**Information shown**
+-------+

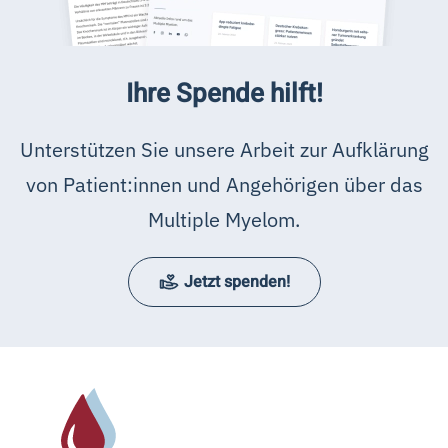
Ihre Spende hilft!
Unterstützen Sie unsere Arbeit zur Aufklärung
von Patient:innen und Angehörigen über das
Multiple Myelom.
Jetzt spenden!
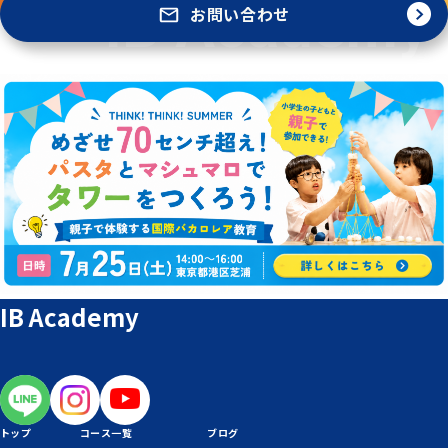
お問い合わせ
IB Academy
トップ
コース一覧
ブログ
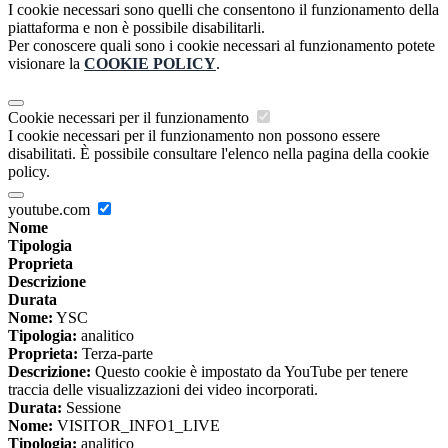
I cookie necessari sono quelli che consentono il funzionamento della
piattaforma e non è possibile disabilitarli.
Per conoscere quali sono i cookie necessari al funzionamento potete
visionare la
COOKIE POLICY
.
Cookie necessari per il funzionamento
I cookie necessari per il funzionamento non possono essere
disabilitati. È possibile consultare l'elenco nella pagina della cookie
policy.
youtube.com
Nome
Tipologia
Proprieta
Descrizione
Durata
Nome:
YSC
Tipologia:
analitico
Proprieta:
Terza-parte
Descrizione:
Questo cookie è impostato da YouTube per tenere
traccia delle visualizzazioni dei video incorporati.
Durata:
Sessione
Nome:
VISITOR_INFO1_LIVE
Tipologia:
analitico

+-------+

Find the lines in the entries above where "della" occurs, and copy each of them.

I cookie necessari sono quelli che consentono il funzionamento della
disabilitati. È possibile consultare l'elenco nella pagina della cookie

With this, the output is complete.